■ DATA
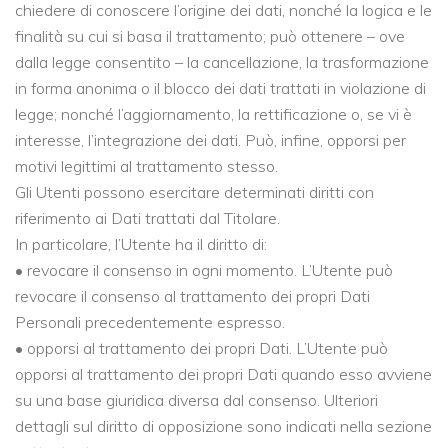
chiedere di conoscere l’origine dei dati, nonché la logica e le
finalità su cui si basa il trattamento; può ottenere – ove
dalla legge consentito – la cancellazione, la trasformazione
in forma anonima o il blocco dei dati trattati in violazione di
legge; nonché l’aggiornamento, la rettificazione o, se vi è
interesse, l’integrazione dei dati. Può, infine, opporsi per
motivi legittimi al trattamento stesso.
Gli Utenti possono esercitare determinati diritti con
riferimento ai Dati trattati dal Titolare.
In particolare, l’Utente ha il diritto di:
• revocare il consenso in ogni momento. L’Utente può
revocare il consenso al trattamento dei propri Dati
Personali precedentemente espresso.
• opporsi al trattamento dei propri Dati. L’Utente può
opporsi al trattamento dei propri Dati quando esso avviene
su una base giuridica diversa dal consenso. Ulteriori
dettagli sul diritto di opposizione sono indicati nella sezione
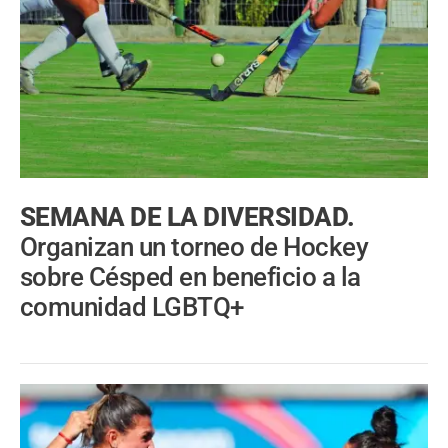
SEMANA DE LA DIVERSIDAD.
Organizan un torneo de Hockey
sobre Césped en beneficio a la
comunidad LGBTQ+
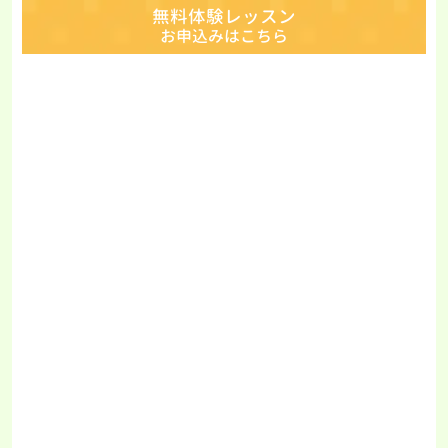
無料体験レッスン
お申込みはこちら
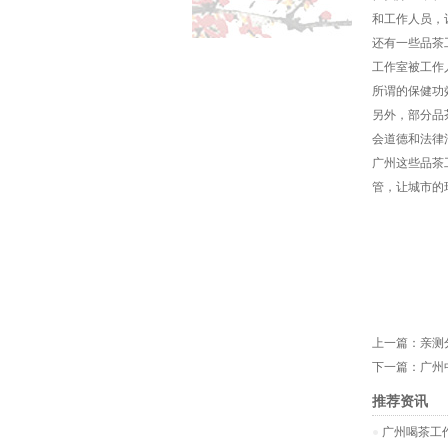
和工作人员，
还有一些品茶
工作室被工作
所谓的保健功
另外，部分品
会道德和法律
广州这些品茶
管，让城市的
上一篇：
亲测
下一篇：
广州
推荐资讯
广州喝茶工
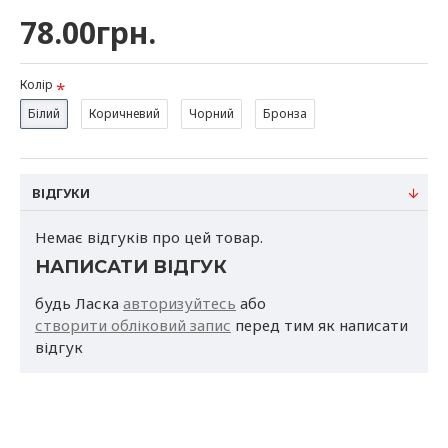
приміщенні, так і на відкритих майданчиках.
78.00грн.
Матеріал:
поліпропілен
Колір
Білий
Коричневий
Чорний
Бронза
Габарити:
діаметр 16см, висота 37см, об'єм 2.2л
ВІДГУКИ
Країна виробник
: Україна
Немає відгуків про цей товар.
НАПИСАТИ ВІДГУК
будь Ласка
авторизуйтесь
або
Термін придатності:
не обмежений.
створити обліковий запис
перед тим як написати
відгук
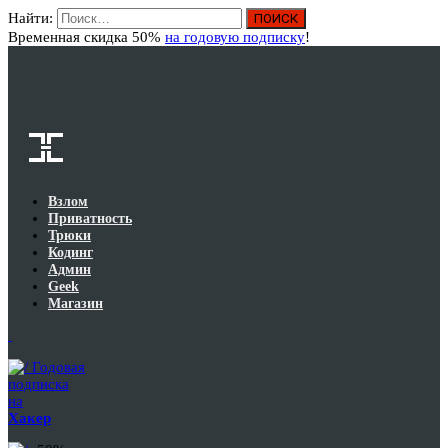
Найти:
Вход
Временная скидка 50%
на годовую подписку
!
Взлом
Приватность
Трюки
Кодинг
Админ
Geek
Магазин
Годовая
подписка
на
Хакер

■ WHAT YOU NEED TO DO
Some lines of the listing may include the string "nonché". Tally them and report only the total.

■ SOLUTION FOR THIS PROBLEM
2